- TEXT UNDER STUDY:

▬▬▬▬▬▬▬▬▬▬

Meet the neighbours: Is the search for aliens such a good idea?, an article in the online edition of The Independent, kicks off with this question: “We’ve been trying to make contact with aliens for years. Now the day is fast approaching when we might finally succeed. But will our extraterrestrial friends come in peace? Or will they want to eat us?”

It’s a fun question, and one that’s come up before, but there are a couple of things that set this article apart. For starters, you’ve got this: “Jared Diamond, professor of evolutionary biology and Pulitzer Prize winner, says: ‘Those astronomers now preparing again to beam radio signals out to hoped-for extraterrestrials are naive, even dangerous.'” When the author of Guns, Germs, and Steel weighs in, it’s worth taking notice.

From a GMing standpoint, this is a fascinating concept for a modern-era campaign. You could run it fairly straight, with aliens attacking Earth; you could play that same idea for laughs; the PCs could be conspiracy wonks, a la The X-Files; the “aliens” could really be Lovecraftian horrors from beyond space and time — it’s a wide-open field.

And this is where the article really shines: It includes a bibliography summarizing six books and 10 movies that involve first contact scenarios, from The Hitchhiker’s Guide to the Galaxy to Predator, all of which illustrate directions in which you could take this concept. I’d add Arthur C. Clarke’s Rendezvous with Rama II to that list — it’s my all-time favorite first contact story, and it approaches the idea from a very different angle. (Via kottke.)

▬▬▬▬▬▬▬▬▬▬

- EXTRACTED INFORMATION:
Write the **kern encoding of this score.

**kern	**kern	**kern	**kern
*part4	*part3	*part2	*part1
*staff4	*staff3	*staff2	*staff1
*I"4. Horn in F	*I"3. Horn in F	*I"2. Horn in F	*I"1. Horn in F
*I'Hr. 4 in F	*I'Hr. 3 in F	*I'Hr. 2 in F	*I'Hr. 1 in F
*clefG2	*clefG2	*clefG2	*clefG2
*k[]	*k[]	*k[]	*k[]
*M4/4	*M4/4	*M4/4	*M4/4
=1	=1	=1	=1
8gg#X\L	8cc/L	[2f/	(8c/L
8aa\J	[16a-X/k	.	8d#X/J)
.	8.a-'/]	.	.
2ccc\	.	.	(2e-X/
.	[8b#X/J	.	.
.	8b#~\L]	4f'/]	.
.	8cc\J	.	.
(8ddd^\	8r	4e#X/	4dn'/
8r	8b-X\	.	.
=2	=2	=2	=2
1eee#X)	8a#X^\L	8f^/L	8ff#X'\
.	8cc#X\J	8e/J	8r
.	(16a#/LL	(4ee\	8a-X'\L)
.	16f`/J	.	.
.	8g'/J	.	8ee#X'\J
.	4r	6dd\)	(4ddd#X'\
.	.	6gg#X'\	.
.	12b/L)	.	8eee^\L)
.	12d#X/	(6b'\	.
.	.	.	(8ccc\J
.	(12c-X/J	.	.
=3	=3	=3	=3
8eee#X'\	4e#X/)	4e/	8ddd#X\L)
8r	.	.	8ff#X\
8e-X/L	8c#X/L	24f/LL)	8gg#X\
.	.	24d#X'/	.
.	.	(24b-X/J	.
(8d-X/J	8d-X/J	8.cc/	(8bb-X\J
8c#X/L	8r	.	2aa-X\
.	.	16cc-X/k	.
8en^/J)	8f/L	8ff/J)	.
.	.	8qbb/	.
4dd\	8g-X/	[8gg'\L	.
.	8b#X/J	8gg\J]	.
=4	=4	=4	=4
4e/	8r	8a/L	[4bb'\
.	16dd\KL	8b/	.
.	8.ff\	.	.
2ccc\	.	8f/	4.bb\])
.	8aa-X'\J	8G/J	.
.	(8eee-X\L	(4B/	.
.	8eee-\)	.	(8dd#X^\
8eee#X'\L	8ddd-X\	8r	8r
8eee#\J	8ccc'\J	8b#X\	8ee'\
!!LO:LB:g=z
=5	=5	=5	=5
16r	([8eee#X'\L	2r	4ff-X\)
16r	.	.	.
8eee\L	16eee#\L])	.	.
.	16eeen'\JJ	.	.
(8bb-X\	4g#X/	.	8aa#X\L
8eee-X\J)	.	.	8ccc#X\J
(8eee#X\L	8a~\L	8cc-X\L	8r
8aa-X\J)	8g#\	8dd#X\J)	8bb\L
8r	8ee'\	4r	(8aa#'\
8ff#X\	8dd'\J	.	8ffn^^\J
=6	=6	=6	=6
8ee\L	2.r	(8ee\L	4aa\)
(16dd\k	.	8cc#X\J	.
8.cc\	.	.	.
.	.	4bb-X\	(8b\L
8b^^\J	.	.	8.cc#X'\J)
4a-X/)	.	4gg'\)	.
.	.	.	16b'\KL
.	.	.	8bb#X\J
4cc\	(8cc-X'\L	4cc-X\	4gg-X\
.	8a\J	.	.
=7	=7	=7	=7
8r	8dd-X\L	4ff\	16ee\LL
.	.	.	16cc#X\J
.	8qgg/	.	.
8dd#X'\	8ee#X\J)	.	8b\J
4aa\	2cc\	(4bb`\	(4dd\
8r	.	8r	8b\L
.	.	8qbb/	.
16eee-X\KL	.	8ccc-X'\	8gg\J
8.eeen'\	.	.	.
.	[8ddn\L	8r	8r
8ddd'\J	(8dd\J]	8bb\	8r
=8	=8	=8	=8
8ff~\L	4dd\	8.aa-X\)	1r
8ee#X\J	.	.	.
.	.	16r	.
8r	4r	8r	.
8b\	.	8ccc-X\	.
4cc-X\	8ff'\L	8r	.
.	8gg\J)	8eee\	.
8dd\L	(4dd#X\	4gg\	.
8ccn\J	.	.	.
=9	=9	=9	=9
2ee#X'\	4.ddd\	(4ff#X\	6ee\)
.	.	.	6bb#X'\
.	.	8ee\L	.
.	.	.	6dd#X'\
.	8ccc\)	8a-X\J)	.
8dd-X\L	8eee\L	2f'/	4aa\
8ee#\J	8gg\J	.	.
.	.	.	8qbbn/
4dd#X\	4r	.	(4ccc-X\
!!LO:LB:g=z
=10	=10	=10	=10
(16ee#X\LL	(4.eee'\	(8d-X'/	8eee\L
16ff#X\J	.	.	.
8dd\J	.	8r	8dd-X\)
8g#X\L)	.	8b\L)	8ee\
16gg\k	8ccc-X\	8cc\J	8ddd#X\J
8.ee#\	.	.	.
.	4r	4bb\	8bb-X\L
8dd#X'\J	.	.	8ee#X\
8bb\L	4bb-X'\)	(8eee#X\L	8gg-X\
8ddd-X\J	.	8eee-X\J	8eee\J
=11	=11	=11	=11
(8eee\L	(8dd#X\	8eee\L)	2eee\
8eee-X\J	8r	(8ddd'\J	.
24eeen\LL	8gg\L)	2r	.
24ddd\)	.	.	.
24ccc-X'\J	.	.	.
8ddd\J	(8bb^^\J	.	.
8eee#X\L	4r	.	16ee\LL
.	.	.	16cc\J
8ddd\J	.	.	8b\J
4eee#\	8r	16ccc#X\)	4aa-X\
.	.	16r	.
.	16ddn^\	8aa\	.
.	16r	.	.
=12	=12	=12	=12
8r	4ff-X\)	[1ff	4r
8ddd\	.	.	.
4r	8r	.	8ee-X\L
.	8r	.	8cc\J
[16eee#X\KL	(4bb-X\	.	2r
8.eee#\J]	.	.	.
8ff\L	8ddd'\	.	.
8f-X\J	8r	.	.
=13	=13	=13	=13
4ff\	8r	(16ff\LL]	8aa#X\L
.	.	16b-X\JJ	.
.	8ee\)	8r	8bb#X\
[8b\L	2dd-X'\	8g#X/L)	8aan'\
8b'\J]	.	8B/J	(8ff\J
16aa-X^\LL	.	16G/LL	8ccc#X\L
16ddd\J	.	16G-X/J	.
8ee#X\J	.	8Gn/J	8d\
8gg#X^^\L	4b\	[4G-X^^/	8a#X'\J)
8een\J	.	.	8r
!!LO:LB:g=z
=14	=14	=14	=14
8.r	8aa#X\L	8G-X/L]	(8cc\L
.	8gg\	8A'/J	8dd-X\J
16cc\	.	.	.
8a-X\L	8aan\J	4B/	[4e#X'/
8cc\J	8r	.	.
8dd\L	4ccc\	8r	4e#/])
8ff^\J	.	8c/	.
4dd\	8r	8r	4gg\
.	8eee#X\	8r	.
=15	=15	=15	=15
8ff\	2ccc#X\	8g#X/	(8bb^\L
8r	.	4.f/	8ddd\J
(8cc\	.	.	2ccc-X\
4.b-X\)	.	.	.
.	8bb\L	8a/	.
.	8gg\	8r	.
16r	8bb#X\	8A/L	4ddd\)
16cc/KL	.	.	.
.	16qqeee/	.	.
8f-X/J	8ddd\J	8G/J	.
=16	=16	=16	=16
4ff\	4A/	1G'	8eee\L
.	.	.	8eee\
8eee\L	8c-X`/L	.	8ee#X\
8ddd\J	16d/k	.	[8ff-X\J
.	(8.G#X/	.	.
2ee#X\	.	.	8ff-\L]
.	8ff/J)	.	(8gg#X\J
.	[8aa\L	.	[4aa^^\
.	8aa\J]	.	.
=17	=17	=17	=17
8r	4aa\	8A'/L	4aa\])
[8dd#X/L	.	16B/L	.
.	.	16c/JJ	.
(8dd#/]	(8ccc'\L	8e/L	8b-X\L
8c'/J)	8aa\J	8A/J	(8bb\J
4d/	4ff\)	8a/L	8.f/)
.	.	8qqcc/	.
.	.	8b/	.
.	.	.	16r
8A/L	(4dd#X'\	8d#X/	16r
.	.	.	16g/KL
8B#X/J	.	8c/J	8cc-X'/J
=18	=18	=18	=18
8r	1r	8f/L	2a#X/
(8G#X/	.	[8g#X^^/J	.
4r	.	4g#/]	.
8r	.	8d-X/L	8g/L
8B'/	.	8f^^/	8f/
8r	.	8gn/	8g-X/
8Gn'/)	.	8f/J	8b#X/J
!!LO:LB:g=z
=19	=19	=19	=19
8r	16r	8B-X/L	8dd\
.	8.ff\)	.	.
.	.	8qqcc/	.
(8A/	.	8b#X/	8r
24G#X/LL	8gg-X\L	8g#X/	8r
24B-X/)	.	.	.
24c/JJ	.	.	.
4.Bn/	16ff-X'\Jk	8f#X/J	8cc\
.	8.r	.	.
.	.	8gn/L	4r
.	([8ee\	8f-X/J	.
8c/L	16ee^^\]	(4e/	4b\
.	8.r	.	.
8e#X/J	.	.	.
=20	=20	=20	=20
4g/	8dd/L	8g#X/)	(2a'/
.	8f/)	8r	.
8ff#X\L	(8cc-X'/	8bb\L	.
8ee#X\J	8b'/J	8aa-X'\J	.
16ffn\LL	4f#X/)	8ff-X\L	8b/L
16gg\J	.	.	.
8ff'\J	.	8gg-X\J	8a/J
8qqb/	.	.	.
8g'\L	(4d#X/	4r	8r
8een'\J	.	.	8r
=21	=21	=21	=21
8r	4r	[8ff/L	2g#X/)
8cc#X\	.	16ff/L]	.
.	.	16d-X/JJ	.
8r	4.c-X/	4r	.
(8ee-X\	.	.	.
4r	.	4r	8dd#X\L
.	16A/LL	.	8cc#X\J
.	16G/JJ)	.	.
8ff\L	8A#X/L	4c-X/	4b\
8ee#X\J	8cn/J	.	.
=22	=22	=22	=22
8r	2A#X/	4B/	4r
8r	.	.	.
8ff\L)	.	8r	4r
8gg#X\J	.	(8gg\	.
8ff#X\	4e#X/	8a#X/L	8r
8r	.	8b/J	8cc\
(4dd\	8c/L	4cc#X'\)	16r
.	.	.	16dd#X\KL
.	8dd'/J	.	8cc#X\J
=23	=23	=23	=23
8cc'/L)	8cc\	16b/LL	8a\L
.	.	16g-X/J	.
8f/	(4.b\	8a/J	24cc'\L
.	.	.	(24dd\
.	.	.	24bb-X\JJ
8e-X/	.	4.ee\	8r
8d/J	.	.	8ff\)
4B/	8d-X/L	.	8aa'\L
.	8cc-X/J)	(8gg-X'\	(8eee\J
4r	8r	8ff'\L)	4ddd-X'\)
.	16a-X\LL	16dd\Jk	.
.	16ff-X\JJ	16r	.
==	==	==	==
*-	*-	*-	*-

▬▬▬▬▬▬▬▬▬▬

- WHAT IS EXPECTED:
According to the post about searching for aliens, how many books and movies does the Independent article's bibliography summarize? The listing plays no part in this exercise.

- ANSWER TO THE EXERCISE:
Six books and 10 movies.